It was only a matter of time before Apple became the first public company to be valued at $1 trillion. And following better than expected results the company, founded just over 40 years ago, saw that landmark valuation.
Apple’s shares jumped after it reported revenues of $53billion for the last quarter, having shipped 41million phones. And while that figure was below expectations the success of the more expensive iPhone X saw a jump in revenues.
Talk is already about Apple becoming the first $2trillion company, but where will that growth come from?
Apple’s business is still being driven by consumer demand for the iPhone – it accounts for 60% of the company’s profits – but it’s unlikely that it will retain that predominate position.
Growth is seen as coming from “services” and “other products” such as the App Store, Apple Pay and income from Apple Music. All of which have been growing rapidly, which is not surprising when you realise that Apple takes a 30% cut on everything in the App Store.
Apple is one of five key tech stocks which, collectively, are known as the “Faangs”. These include Facebook, Amazon, Apple, Netflix, and Alphabet, the owner of Google.
Over the past few months the value of just these five companies has jumped and they now amount to almost a fifth of total US GDP. The last time five companies were in such a ‘strong’ position in the US was in 1999, just before the tech crash.
Each of these five have had serious problems to contend with, however, and a number of analysts have wondered whether we are witnessing a tech bubble and a likely crash.
Each one is investing heavily in new technology, whether that’s developing driverless cars, artificial intelligence or machine learning, but despite that they are all still generating immense revenues and, when it comes to valuations of their stock, worries of a market correction appear to be overblown – Apple trades at 14 times expected earnings, while in 1999 Cisco was at 117 times earnings.
Some critics have argued that Apple’s hitting the $1trillion mark has been helped by massive cash reserves, supported by profits repatriated under the Trump Administration’s tax break schemes, to buy back its own stock.
They say that the company has become a one-trick pony, overly reliant on the iPhone and that the company is failing to innovate in the way it did under Steve Jobs.
So what of the other companies on the cusp of joining Apple as one trillion dollar businesses?
A significant number of analysts point to the on-going success of Amazon and consider it a better longer-term risk than Apple.
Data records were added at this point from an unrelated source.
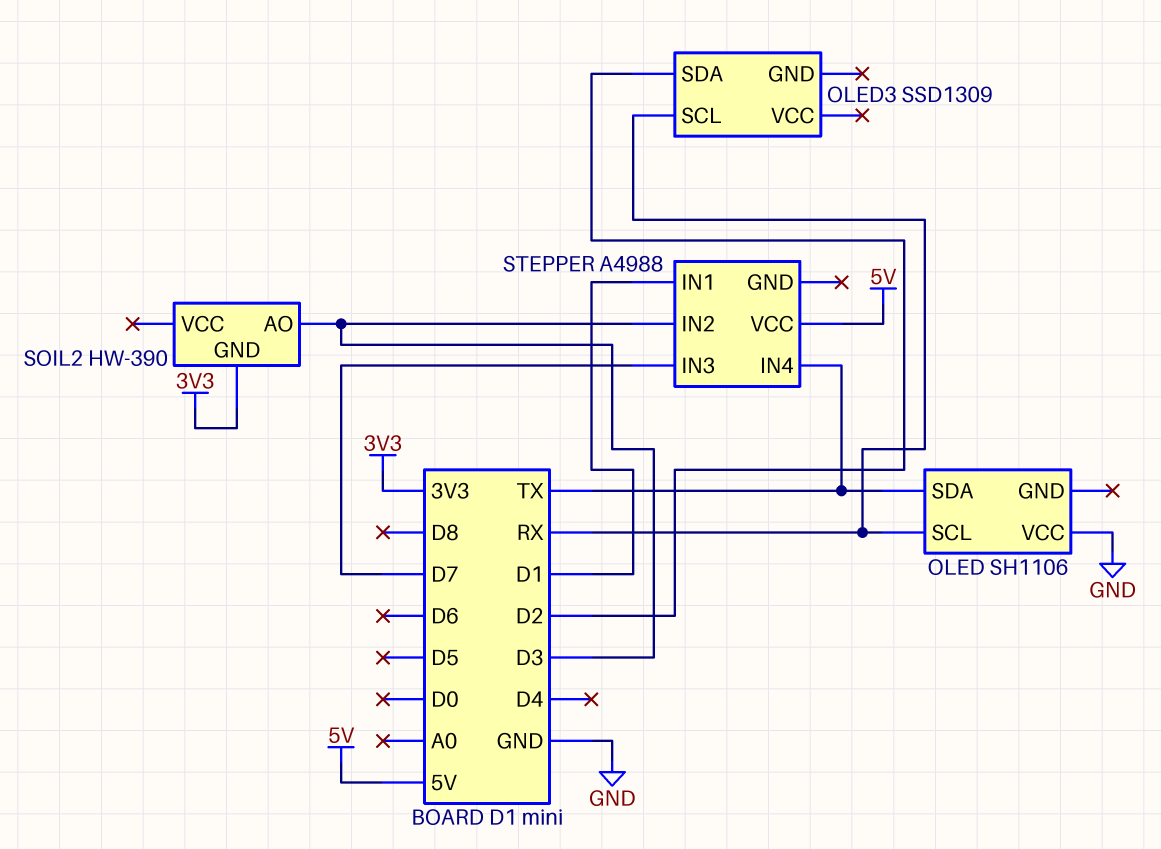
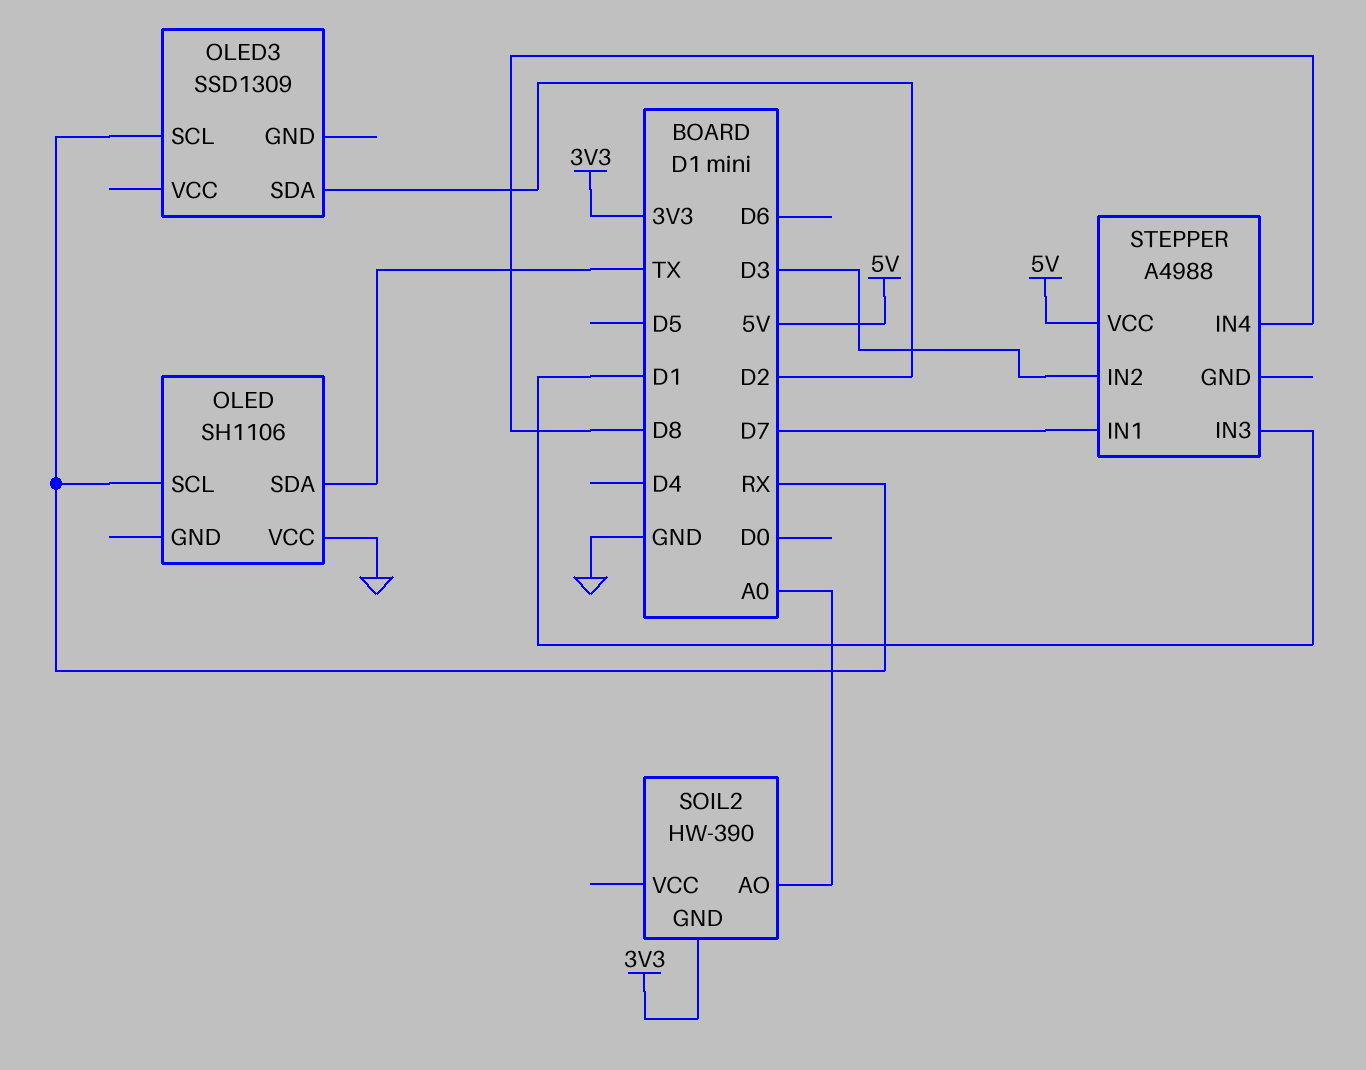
SOIL2 pin AO: D3 -> A0
STEPPER pin IN1: D1 -> D7
STEPPER pin IN3: D7 -> D1
STEPPER pin IN4: TX -> D8

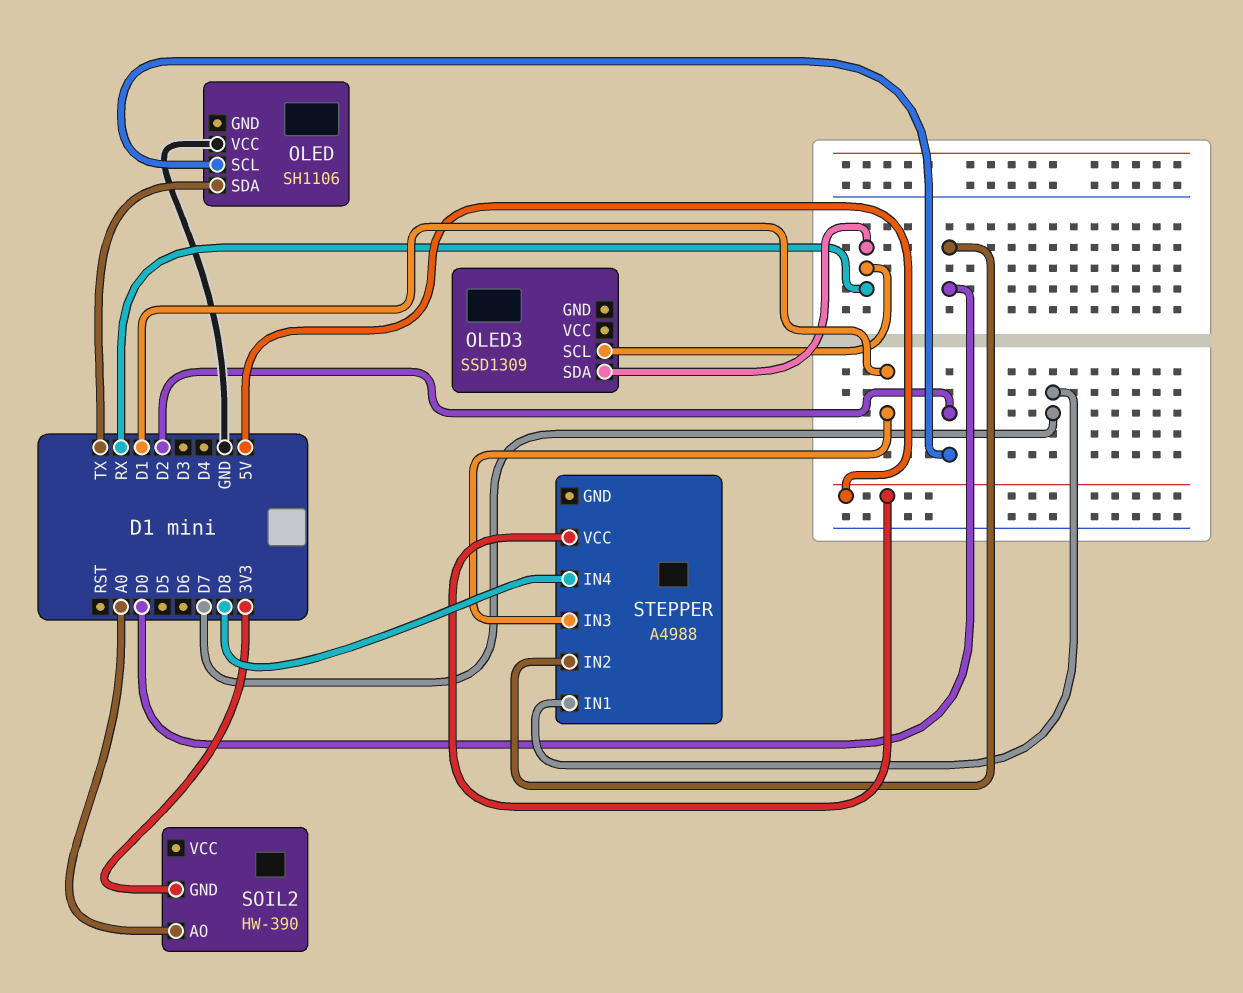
OLED pin SCL: RX -> D2
OLED3 pin SDA: D2 -> RX
STEPPER pin IN2: D3 -> D0

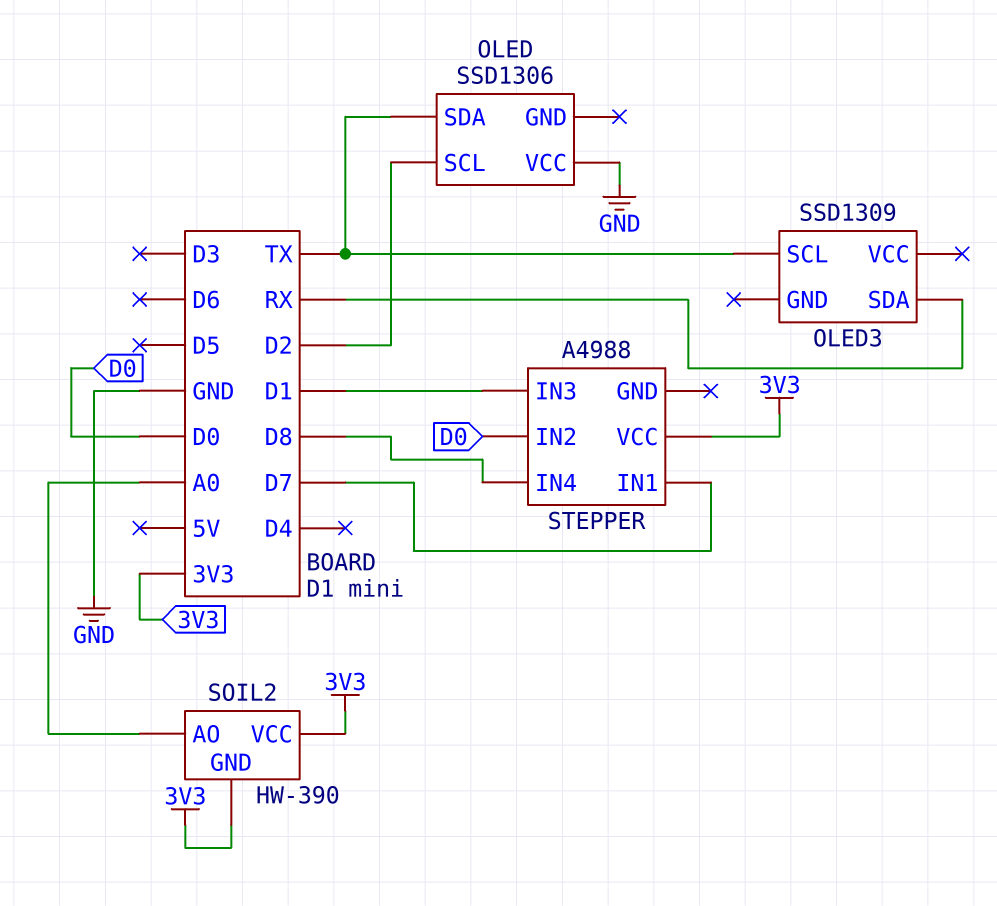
OLED: SH1106 -> SSD1306
OLED3 pin SCL: RX -> TX
SOIL2 pin VCC: none -> 3V3
STEPPER pin VCC: 5V -> 3V3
Not only has it revolutionised the way that people shop, but it has created a dynamic video streaming service and a profitable cloud computing wing.
AWS, the company’s cloud computing division, is making record profits up 1,286% year-on-year growth, due to the high margins that Amazon makes on selling computing time.
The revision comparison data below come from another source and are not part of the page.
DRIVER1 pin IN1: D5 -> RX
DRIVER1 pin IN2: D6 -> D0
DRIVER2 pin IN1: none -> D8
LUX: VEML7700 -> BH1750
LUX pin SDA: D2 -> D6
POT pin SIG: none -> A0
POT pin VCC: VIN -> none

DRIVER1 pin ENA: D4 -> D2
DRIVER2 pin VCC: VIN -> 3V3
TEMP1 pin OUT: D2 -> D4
Amazon not only spans the retail space and offers cloud services it has also invested heavily in voice services such as Echo and Alexa.
Both Apple and Amazon are riding high and the parent company of Google, Alphabet, recently smash Wall Street expectations.
However, for some of these tech giants, clouds could be appearing. Facebook’s valuation tumbled by over $100billion as its growth slowed, in part as a reaction to the on-going scandal around its relationship with Cambridge Analytica, while both market darlings, Twitter and Neflix, disappointed analysts hit by either a slowdown in user activity or subscribers.
Interesting times, made more so by the impact of a possible trade war with China. While the tit-for-tat of recent weeks continues to escalate, President Trump has been talking of limiting Chinese investments in the US and restricting American technology imports to China In response the Chinese may decide to target US multinational directly.